Read the allegations and think about how they reflect your child’s behavior. Choose answers “almost always or often” or “rarely or seldom” for each of the statements.
It is reasonable to assume problematic, aggressive behavior if for at least three months your child has displayed at least 4 of these characteristics.
To form a better picture it is better to seek help from psychologists. For example, you can order the 7Spsy behavior modification course. The child will undergo a fully anonymous diagnostic test before starting the course.
Prevention is better than treatment, and this rule is relevant for aggressive behavior. Of course, aggression cannot be turned off, just as it is impossible to turn off any other emotion, but you can teach the child useful, correct behavior in conflict situations.
Games and various exercises will help the child to get rid of accumulated negative emotions and reduce the level of aggressiveness. Main recommendation to parents of an aggressive child is to try playing following games with him.
The game aims to familiarize the player with his emotions better. 6+.
The presenter shall think of a feeling and try to express it only by gestures, words or using his eyes. The other participant must guess the feeling the presenter thought of.
2. “Three feats of Andrei”
It helps schoolchildren use aggressive actions in a socially acceptable way. 6+.
The presenter (adult) tells the story of a boy Andrew, who fought with other children. One day Andrei offended an evil wizard who has turned him into a dragon. To break the spell Andrei needs to perform three feats related to the kind of aggression he manifested. For example, to fight Kashchey and protect Baba Yaga from him. The child can portray each of the characters of his fairy tale.
3. “Why a dinosaur is angry/what a dinosaur is afraid of”
It helps the child to realize and talk through his anger or fears. 9+.
The adult tells about his fears and anger and then invites the child to imagine himself as a dinosaur and tell what he is afraid of and why he is angry.
4. “The Woodman”
It helps the child relieve physical stress. 8+.
The adult invites the child to imagine that he is chopping wood, waving his hands as if holding an axe. With each “hit” you need to make some sound, and in the end you need to calculate how many logs were cut the woodcutter and how many billets you received. A child can plan the number of logs he wants to get in advance, such as, “I want to cut eight billets.”
Children of primary and middle school age are more likely to play with pleasure, and teenagers can opt-out of “children’s entertainment”, so you can offer them joint sports or board games like “Svintus” or “Crocodile”. Of course, adjusting the aggressive behavior of teenagers is a difficult process, and the use of games alone is not enough.
Unfortunately, sometimes all the parents’ efforts do not work.
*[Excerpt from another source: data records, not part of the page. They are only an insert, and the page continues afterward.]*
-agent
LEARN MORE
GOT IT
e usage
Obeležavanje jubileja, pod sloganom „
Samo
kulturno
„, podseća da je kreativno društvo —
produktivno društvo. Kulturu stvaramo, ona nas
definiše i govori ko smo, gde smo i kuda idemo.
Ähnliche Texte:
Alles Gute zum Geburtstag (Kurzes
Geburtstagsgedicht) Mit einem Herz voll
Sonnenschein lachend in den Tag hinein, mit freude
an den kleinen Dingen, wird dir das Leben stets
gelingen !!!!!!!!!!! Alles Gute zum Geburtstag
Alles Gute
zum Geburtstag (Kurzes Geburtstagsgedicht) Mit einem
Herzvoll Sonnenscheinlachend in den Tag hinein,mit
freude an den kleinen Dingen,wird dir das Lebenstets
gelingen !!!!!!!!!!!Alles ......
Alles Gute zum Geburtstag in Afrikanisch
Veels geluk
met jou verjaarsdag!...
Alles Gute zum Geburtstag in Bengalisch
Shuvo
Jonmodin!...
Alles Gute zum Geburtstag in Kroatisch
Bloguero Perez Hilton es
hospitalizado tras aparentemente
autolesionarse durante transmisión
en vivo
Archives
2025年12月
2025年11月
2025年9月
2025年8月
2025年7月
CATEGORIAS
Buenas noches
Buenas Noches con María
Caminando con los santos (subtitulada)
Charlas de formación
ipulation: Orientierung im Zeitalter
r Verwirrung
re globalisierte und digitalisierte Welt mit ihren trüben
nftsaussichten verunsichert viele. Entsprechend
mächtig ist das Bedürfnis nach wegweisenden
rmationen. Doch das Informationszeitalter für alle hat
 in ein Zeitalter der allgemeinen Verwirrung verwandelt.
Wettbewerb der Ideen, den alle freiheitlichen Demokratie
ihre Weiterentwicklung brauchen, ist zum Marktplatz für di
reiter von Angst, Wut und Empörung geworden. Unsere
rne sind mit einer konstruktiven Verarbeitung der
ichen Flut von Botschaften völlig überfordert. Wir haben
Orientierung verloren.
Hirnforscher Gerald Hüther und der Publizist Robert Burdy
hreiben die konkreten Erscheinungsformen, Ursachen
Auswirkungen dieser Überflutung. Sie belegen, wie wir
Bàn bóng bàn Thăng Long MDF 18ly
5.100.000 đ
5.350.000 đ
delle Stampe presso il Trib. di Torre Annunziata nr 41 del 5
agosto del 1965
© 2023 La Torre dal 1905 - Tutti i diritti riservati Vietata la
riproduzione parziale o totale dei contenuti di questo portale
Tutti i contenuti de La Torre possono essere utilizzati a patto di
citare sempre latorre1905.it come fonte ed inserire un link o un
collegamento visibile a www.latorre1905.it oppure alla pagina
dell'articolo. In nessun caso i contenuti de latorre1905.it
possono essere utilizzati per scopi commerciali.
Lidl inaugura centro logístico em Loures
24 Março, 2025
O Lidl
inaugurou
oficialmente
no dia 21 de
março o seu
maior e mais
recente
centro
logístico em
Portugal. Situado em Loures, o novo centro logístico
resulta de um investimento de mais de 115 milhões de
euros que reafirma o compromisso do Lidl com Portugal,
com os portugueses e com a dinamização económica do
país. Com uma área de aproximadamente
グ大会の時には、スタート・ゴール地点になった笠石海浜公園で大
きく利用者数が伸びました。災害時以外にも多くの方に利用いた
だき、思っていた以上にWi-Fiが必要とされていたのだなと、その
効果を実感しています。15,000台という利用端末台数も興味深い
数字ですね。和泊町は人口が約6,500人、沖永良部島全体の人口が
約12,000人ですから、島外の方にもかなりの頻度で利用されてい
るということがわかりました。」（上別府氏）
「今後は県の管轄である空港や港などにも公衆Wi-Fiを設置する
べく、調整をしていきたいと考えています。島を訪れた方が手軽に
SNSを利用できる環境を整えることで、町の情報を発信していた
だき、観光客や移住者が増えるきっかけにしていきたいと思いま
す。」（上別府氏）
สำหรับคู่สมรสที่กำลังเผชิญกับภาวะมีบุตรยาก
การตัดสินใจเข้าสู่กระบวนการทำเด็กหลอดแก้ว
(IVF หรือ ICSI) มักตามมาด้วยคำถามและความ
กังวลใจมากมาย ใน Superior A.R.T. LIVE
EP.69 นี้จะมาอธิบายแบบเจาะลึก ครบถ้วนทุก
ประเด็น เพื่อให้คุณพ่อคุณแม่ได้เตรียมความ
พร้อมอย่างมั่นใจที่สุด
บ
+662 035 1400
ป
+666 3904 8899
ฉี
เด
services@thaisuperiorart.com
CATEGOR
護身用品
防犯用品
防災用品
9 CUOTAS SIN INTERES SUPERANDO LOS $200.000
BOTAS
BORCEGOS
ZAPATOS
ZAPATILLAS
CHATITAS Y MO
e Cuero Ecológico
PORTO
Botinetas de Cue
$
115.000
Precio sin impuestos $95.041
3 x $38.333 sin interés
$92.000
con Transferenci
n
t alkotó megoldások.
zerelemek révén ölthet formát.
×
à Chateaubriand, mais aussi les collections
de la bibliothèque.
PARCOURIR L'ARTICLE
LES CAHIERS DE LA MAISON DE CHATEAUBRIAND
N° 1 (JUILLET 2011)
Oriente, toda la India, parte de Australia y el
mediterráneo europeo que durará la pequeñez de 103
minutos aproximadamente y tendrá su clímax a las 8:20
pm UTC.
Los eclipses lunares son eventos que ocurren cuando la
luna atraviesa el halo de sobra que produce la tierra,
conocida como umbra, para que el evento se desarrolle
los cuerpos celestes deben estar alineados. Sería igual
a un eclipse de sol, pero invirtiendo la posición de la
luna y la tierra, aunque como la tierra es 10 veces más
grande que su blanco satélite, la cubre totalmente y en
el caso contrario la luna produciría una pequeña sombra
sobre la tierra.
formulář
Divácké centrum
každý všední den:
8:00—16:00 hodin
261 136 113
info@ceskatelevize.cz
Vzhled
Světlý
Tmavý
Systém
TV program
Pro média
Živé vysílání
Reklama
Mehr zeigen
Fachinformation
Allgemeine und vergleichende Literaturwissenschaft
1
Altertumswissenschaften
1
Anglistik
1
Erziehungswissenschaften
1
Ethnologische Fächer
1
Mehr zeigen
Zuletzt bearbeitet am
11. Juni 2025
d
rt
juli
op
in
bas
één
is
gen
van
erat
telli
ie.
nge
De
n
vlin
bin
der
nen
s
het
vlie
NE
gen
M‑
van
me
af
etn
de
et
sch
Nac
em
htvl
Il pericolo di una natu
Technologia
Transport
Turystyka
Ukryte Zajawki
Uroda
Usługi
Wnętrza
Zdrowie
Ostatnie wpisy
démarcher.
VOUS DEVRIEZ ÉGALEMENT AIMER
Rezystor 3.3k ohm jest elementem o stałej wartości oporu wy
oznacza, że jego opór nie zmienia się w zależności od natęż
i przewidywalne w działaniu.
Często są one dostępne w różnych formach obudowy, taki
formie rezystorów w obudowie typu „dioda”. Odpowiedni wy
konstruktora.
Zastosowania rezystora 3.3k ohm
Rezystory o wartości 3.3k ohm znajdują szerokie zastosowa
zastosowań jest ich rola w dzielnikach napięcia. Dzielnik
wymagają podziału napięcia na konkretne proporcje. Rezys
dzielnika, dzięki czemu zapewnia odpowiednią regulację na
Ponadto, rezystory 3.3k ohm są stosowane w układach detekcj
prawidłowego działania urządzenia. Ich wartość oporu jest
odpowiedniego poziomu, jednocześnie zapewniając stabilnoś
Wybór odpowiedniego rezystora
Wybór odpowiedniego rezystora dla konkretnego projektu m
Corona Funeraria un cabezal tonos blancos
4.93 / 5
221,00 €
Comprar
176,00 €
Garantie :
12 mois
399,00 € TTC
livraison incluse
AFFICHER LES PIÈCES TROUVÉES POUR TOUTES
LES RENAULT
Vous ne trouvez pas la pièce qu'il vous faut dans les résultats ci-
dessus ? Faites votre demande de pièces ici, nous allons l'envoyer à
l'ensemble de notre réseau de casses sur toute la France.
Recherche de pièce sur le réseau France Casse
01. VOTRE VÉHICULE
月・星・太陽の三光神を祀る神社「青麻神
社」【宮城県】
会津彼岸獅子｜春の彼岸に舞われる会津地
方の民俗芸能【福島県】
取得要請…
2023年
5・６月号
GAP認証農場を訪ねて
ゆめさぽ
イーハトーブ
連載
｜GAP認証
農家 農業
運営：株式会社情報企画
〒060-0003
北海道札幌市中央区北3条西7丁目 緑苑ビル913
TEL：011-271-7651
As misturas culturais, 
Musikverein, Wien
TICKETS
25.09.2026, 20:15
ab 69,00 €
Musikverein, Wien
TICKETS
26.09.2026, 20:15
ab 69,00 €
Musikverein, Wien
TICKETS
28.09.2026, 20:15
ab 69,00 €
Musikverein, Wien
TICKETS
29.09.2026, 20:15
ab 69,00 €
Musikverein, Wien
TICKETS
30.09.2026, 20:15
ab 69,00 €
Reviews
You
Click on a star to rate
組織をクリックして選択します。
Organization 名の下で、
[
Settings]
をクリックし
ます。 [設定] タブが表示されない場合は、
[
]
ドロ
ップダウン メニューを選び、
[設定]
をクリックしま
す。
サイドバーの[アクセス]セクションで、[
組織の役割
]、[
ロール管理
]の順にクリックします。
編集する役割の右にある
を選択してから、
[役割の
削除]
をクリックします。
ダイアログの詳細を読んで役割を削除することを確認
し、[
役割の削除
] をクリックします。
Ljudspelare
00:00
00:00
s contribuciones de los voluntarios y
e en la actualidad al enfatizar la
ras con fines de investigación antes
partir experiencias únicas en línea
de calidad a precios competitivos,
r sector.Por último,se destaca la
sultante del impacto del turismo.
For example, because they do not fully understand the causes of conflict behavior or because aggression has become habitual behavior for the child and ordinary games do not help, or they simply do not have enough time and skills. However, that’s normal — parents are not all-powerful.
In such cases, the patented method of behavioral psychology — the 7Spsy behavior modification technique may be used. Course classes will help to reduce your child’s aggressiveness, form a habit to calmly respond to conflict situations and teach expressing aggression in an environmentally friendly way. The child learns skills on his own, you only help to understand the materials and control the frequency of activity. Our experts will always be ready to support you and your child — by phone, in an online chat or via email. As a result, after 2-6 weeks you will notice your child becoming more calm and restrained, more willing to make contact and negotiate with his family and classmates.
No matter what way you choose to solve the problem, remember that your children are copying you. You have always been and will continue to be the best example for your children for a long time to come.